Movie Review

Lafayette Escadrille

Lafayette Escadrille Movie Poster

US Release Date: 03-10-1958

Directed by: William A. Wellman


  • Tab Hunter
  • Thad Walker
  • Etchika Choureau
  • Renee Beaulieu
  • Marcel Dalio
  • Drill Sergeant
  • David Janssen
  • Duke Sinclair
  • Paul Fix
  • U.S. General
  • Veola Vonn
  • The Madam
  • Will Hutchins
  • Dave Putnam
  • Clint Eastwood
  • George Moseley
  • Tom Laughlin
  • Arthur Blumenthal
  • Robert Hover
  • Dave Judd
  • Brett Halsey
  • Frank Baylies
  • Henry Nakamura
  • Jimmy
  • Maurice Marsac
  • Sgt. Parris
  • Raymond Bailey
  • Amos J. Walker
  • William Wellman Jr.
  • Bill Wellman Sr.
  • James Garner
  • Lufberry
  • William A. Wellman
  • Narrator
Reviewed on: March 15th, 2012
Tab Hunter and David Janssen in Lafayette Escadrille.

Tab Hunter and David Janssen in Lafayette Escadrille.

Lafayette Escadrille was the final movie directed by the legendary William A. Wellman. The former WWI combat pilot turned movie director intended it as a tribute to all his fellow flyboys that didn't survive the war. Unfortunately Warner Brothers didn't give him much of a budget to work with and to add insult to injury Jack Warner butchered the finished product by re-shooting the ending against the director's wishes. On top of that Wellman had to settle for casting the pretty but bland Tab Hunter, instead of his preferred choice of the pretty and talented Paul Newman, in the lead role.

The result is an inferior war picture that wavers erratically between hokey melodrama and corny slapstick. And it features only a few brief aerial dog fights and none of them are as exciting or well staged as the ones he shot for Wings 30 years earlier. Clearly this was a director long past his prime working within the restrictive confines of a tight budget.

The story is narrated by Wellman himself, from the point of view of a character based on Wellman (they even use his real name) and played by his real life son William Wellman Jr. It focuses on Thad Walker (Hunter), a rich boy from Boston that runs away and joins the French Foreign Legion's Lafayette Flying Corps shortly before the United States entered the conflict. The movie shows their training sessions in a nostalgic and light-hearted manner. Clearly Wellman had fond memories of this time even though - through voice over - we are told that nearly every man living in the barracks with Wellman perished in the war.

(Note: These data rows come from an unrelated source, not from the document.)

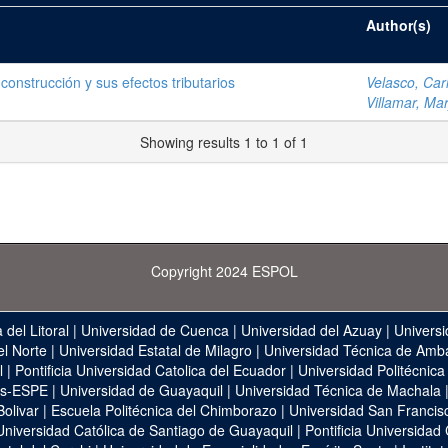
Author(s)
 construcción y sus efectos tributarios
Velasco, Carl
Villamar, Mar
Showing results 1 to 1 of 1
Copyright 2024 ESPOL
 del Litoral
|
Universidad de Cuenca
|
Universidad del Azuay
|
Universi
el Norte
|
Universidad Estatal de Milagro
|
Universidad Técnica de Amb
l
|
Pontificia Universidad Catolica del Ecuador
|
Universidad Politécnica
as-ESPE
|
Universidad de Guayaquil
|
Universidad Técnica de Machala
Bolivar
|
Escuela Politécnica del Chimborazo
|
Universidad San Francis
Universidad Católica de Santiago de Guayaquil
|
Pontificia Universidad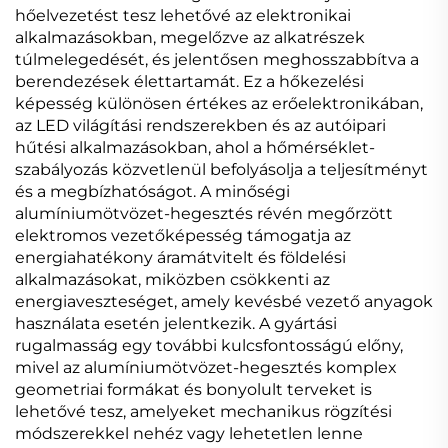
hőelvezetést tesz lehetővé az elektronikai
alkalmazásokban, megelőzve az alkatrészek
túlmelegedését, és jelentősen meghosszabbítva a
berendezések élettartamát. Ez a hőkezelési
képesség különösen értékes az erőelektronikában,
az LED világítási rendszerekben és az autóipari
hűtési alkalmazásokban, ahol a hőmérséklet-
szabályozás közvetlenül befolyásolja a teljesítményt
és a megbízhatóságot. A minőségi
alumíniumötvözet-hegesztés révén megőrzött
elektromos vezetőképesség támogatja az
energiahatékony áramátvitelt és földelési
alkalmazásokat, miközben csökkenti az
energiaveszteséget, amely kevésbé vezető anyagok
használata esetén jelentkezik. A gyártási
rugalmasság egy további kulcsfontosságú előny,
mivel az alumíniumötvözet-hegesztés komplex
geometriai formákat és bonyolult terveket is
lehetővé tesz, amelyeket mechanikus rögzítési
módszerekkel nehéz vagy lehetetlen lenne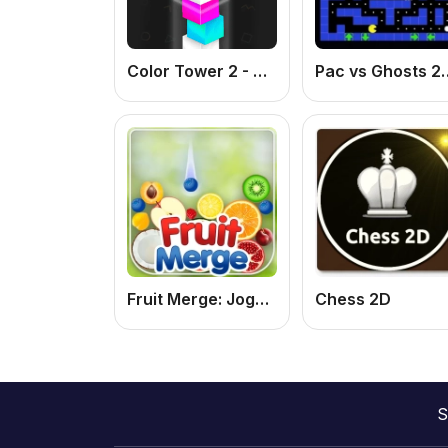
Color Tower 2 - Drop The Box 3D
Pac vs Ghosts 2024: Jogo de Labirinto Onli
Fruit Merge: Jogo de Puzzle Online Grátis de Combinar Frutas e Fazer Combos
Chess 2D
S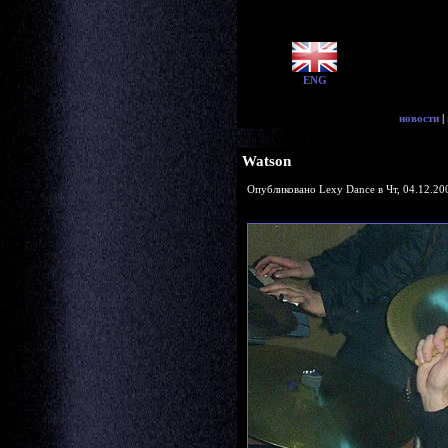
ENG
новости
|
Watson
Опубликовано Lexy Dance в Чт, 04.12.200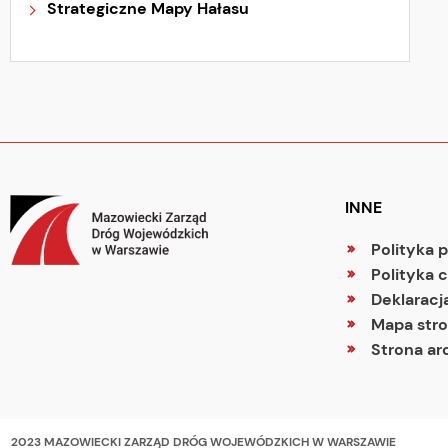
Strategiczne Mapy Hałasu
INNE
Polityka 
Polityka 
Deklaracj
Mapa str
Strona ar
2023 MAZOWIECKI ZARZĄD DRÓG WOJEWÓDZKICH W WARSZAWIE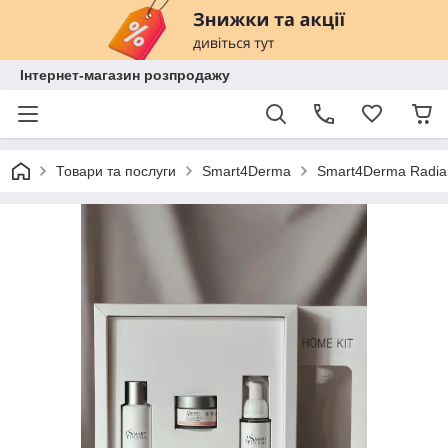
Інтернет-магазин розпродажу
Товари та послуги
Smart4Derma
Smart4Derma Radian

David Janssen plays Duke Sinclair, Thad's best friend. Janssen sports a Clark Gable style mustache and even seems to be imitating Gable's speaking voice. The supporting cast includes Clint Eastwood and Tom Laughlin as fellow pilots and bunk mates. They share virtually all their scenes together. It makes for rather an odd sight during a friendly baseball game to see a young Billy Jack pitching to a baby-faced Dirty Harry.  Look for James Garner in an uncredited bit part.

The story quickly turns melodramatic when Thad gets locked up in the stockade for striking a French officer. His fellow pilots-in-training break him out and he deserts to Paris.  Wellman had a few moments of inspiration left in him. The scene where Thad first sees the beautiful Renee near a crowded bar is memorable for the way the director holds the camera on her face for an extended moment.  But the most striking image in the movie occurs when Thad escapes.  There is a stunning shot of Thad struggling with a French sentry in silhouette against the horizon with the night sky reflected in a muddy pond in the foreground. It is the one moment of artistic direction that stands out in the movie.

Thad winds up in love with a Parisian streetwalker and this leads to his working as a pimp for his girlfriend's Madam.  Wellman, who also took a writing credit, spends too much screentime focusing on Thad's romance at the expense of any wartime action.

In a scene based on a true incident, Thad escorts a U.S. General to a brothel and spills his guts out on the way there. The General is sympathetic and intercedes on Thad's behalf. Thus enabling Thad to finish his pilot training in time to serve in the war. In real life Wellman alleged that he met General John J. "Black Jack" Pershing in a Paris brothel and was discreet about how they met years later upon a chance encounter in Hollywood. This incident impressed the studio bosses enough to advance Wellman's career as a director.

Tab Hunter was gorgeous to look at but lacked dramatic intensity and the more subtle nuances of character development. In short, he wasn't a very good actor. To be fair though he isn't the worst of this movie's problems. The script is weak and the tone uneven. In fact Wellman was so disappointed with the finished film and disgusted with the studio interference that he retired from movie making all together.

The black & white Lafayette Escadrille runs only about 90 minutes and moves along at a fairly brisk pace. Fans of Tab Hunter will find it worthwhile, as will anyone interested in watching a movie directed by a man at the end of his illustrious career and featuring another legendary movie maker in a small role, at the dawn of his. Just don't expect a very good movie.